Rob Jones

Personal information
- Full name: Robert Peter Jones
- Born: 3 November 1995 (age 30) Warrington, Cheshire, England
- Batting: Right-handed
- Bowling: Right-arm leg break

Domestic team information
- 2016–2023: Lancashire (squad no. 12)
- 2023: → Worcestershire (on loan)
- 2024–2025: Worcestershire (squad no. 88)
- First-class debut: 23 August 2016 Lancashire v Surrey
- List A debut: 31 May 2018 Lancashire v Leicestershire

Career statistics
| Competition | FC | LA | T20 |
| Matches | 64 | 53 | 41 |
| Runs scored | 2,327 | 1,489 | 432 |
| Batting average | 25.57 | 40.24 | 33.23 |
| 100s/50s | 3/10 | 2/10 | 0/1 |
| Top score | 122 | 122 | 61* |
| Balls bowled | 114 | 122 | 6 |
| Wickets | 2 | 2 | 0 |
| Bowling average | 25.00 | 61.00 | – |
| 5 wickets in innings | 0 | 0 | – |
| 10 wickets in match | 0 | 0 | – |
| Best bowling | 1/4 | 1/3 | – |
| Catches/stumpings | 79/– | 30/– | 18/– |
- Source: ESPNcricinfo, 26 September 2025

= Rob Jones (cricketer) =

English cricketer (born 1995)

Robert Peter Jones (born 3 November 1995) is an English cricketer who plays for Worcestershire County Cricket Club, having previously made 109 appearances for Lancashire in all formats between 2016 and 2023. He is a right-handed batsman who also bowls right-arm leg spin.

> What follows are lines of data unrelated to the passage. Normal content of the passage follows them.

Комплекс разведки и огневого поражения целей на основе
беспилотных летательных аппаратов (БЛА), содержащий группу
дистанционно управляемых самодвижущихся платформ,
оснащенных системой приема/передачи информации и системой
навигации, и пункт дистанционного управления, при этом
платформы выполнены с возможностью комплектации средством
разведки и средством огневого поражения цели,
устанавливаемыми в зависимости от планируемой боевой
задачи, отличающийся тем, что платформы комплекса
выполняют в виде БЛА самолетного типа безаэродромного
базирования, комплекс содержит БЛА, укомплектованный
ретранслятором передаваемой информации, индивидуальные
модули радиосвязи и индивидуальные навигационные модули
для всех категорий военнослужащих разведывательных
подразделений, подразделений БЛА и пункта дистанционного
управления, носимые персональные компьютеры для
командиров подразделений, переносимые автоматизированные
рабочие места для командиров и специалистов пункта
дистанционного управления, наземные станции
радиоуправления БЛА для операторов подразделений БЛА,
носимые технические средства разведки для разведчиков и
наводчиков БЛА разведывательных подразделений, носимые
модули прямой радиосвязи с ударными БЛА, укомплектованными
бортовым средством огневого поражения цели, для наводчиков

He made his first-class debut on 23 August 2016, for Lancashire against Surrey in the County Championship, and scored his maiden first-class century on 14 September 2016, against Middlesex. He made his Twenty20 cricket debut for Lancashire in the 2017 NatWest T20 Blast on 16 August 2017. He made his List A debut for Lancashire in the 2018 Royal London One-Day Cup on 31 May 2018.

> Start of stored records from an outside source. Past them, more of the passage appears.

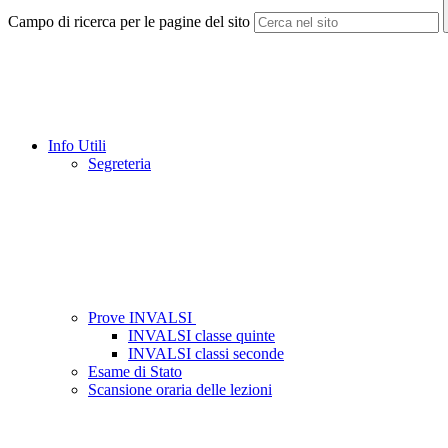
Campo di ricerca per le pagine del sito
Info Utili
Segreteria
Prove INVALSI
INVALSI classe quinte
INVALSI classi seconde
Esame di Stato
Scansione oraria delle lezioni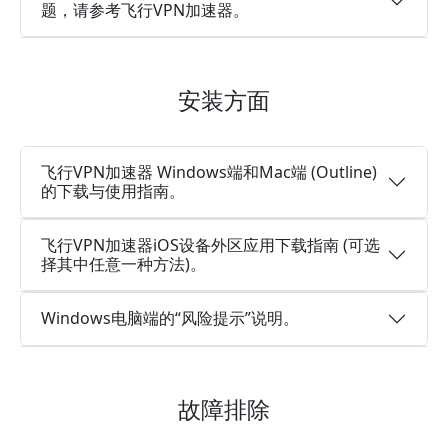
题，请参考飞行VPN加速器。
安装方面
飞行VPN加速器 Windows端和Mac端 (Outline)
的下载与使用指南。
飞行VPN加速器iOS设备外区应用下载指南 (可选
择其中任意一种方法)。
Windows电脑端的“风险提示”说明。
故障排除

In July 2023, Jones rejected a two-year deal to remain with Lancashire, and accepted an offer from Worcestershire instead. He was subsequently released on loan to his new county for the 2023 One-Day Cup, and made his debut for them in the County Championship on 5 April the following year.